The Economist has a Daily Chart about Japan being overtaken by Asian Tigers in terms of living standards. As it writes, "most economists reckon that the best way to compare living standards is to take GDP per person measured at purchasing-power parity (PPP)". In other words, the Japanese are now able to consume less stuff then the Tigers, including South Korea in a near future. That is indeed remarkable, when one thinks about where South Korea started in 1980.
But what is also remarkable is that when GDP per capita is measured at market exchange rates, Japan is still the richest (Taiwan is not in the graph below due to Chinese interference).

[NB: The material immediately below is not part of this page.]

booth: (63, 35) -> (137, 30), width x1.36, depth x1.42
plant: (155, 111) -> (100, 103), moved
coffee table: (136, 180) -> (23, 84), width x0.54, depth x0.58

Is this because the yen is worth too much, boosting Japan's GDP per capita at market exchange rates? The yen has indeed been appreciating quite a lot against the dollar since 1980. Or is it because goods are too expensive in Japan, reducing people's purchasing power? Maybe goods are too expensive because Japan is too protectionist, not allowing cheap Chinese goods to flow in. Or maybe its goods are of higher quality, something PPP exchange rates capture rather imperfectly.
So here's what's weird. When the Japanese travel to the US, there are much richer than the Koreans. But back home, they both live as comfortably. Do they really?
1 comment:
Interesting when you compare the two graphs that for South Korea, there is a kink around the time of the Asian Financial Crisis (96/97) in the second graph, yet not in the first.
Maybe it just reflects the crash of the won vs the $US at this time.
We also tend to assume that GDP measures ($US or PPP) are perfect yardsticks for measuring living standards.
In fact, we know there is a vast literature that refutes this. I'd be interested to see comparisons of other measures for Japan and South Korea. Perhaps we should think about living comfortably as incorporating other aspects of life than how much stuff we can buy.